VIVRE CHAQUE JOUR QUI NOUS EST DONNE
J’ai 75 ans et chaque jour qui s’offre à moi, je le vis comme un don. Don de la vie que j’ai reçue. Je vis d’abord dans la reconnaissance de ce qu’elle m’a apporté : par mes parents, mes amis, par ceux qui m’ont formé et permis de découvrir ce que j’ai pu donner à mon tour. Nous sommes des êtres de relation.
Mais nous sommes aussi ce que nous devenons par le travail sur soi et le service des autres. Croyant, je m’inspire de cette parole du Christ : « Le plus grand parmi vous sera votre serviteur ». Philosophe, je ne vis pas chaque jour dans la perspective de ma fin prochaine, mais dans le souci de vivre ce jour-là le mieux possible. Il ne s’agit pas d’ajouter des jours à la vie mais d’ajouter de la vie à chaque jour. La joie de vivre d’un jour l’emportera toujours sur la quantité des jours sans joie.
Ne programmons pas la vie. Accueillons-la comme elle est à l’âge où nous sommes, en acceptant ses limites, son déclin progressif, ses infirmités. Nous sommes vulnérables. C’est notre condition. Nous ne sommes pas immortels, c’est aussi notre condition.
Le piège majeur qui nous est tendu aujourd’hui, c’est de nous faire croire que le plus important est de vivre le plus longtemps possible. La publicité en fait une obsession. L’allongement de l’espérance de vie est certes un fait, mais il est faux de penser qu’à 75 ans on se sent comme à 50, qu’à 90 ans on se sentira comme à 75. C’est un leurre. On peut arriver à 100 ans, mais combien y arrivent et dans quel état ? Biologiquement, nos gènes nous inscrivent dans une longévité restreinte : 80 ans, c’est déjà bien. Quant au remède miracle qui régénèrerait nos cellules, nos organes, pour nous laisser entrevoir l’immortalité sur terre, c’est encore un leurre. C’est prendre ce rêve pour la réalité.
Soyons lucides devant la mort, oui, mais travaillons à être sereins. Comme disait Montaigne : « La mort est le bout, non le but de la vie ». Socrate ne craignit pas la mort. Il eut à 70 ans la sagesse de considérer la mort comme une nouvelle naissance. Naissance à quoi ? A la vie éternelle de l’âme. Ce fut certes là une conviction de nature philosophique. Comme celle de Bouddha entrevoyant l’Eveil suprême, le Nirvana.
Mais apprendre à mourir est aussi une question de foi.
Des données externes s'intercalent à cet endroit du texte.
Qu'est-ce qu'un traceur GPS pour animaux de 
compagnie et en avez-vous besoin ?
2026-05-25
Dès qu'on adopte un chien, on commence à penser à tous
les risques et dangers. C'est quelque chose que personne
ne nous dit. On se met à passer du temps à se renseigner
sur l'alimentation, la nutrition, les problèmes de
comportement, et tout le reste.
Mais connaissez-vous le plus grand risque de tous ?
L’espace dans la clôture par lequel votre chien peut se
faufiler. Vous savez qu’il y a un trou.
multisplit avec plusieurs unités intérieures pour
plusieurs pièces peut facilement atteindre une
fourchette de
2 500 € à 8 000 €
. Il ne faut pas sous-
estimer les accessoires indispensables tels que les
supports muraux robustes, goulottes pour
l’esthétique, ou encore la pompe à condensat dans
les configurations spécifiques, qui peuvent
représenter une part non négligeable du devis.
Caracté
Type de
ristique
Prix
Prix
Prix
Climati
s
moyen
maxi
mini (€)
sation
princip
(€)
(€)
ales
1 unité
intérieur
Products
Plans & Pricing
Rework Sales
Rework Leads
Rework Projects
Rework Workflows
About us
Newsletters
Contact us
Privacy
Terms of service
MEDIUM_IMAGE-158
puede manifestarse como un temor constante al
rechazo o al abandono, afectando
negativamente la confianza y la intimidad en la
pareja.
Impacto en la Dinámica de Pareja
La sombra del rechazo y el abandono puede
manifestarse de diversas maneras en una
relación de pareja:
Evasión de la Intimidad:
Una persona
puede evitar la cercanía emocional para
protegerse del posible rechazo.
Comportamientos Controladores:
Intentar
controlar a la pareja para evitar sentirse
Avec mes frères chrétiens, je crois que Dieu nous aime infiniment et pour toujours. Et qu’il nous promet la résurrection : si Jésus-Christ a traversé la mort, ce fut pour en sortir vivant. C’est lui le gage de cette espérance. Avec lui et comme lui, je traverserai la mort. Mais je souhaite vivre ce moment dans la perspective de la rencontre suprême : être accueilli dans l’amour par Celui qui m’a créé et voulu comme il a créé et voulu tous ceux que j’aime et que je retrouverai en lui. Ce mystère dépasse ma raison car l’amour ne se démontre pas, surtout celui-là. Mais je me sens invité à le vivre dans la gratitude et l’humilité.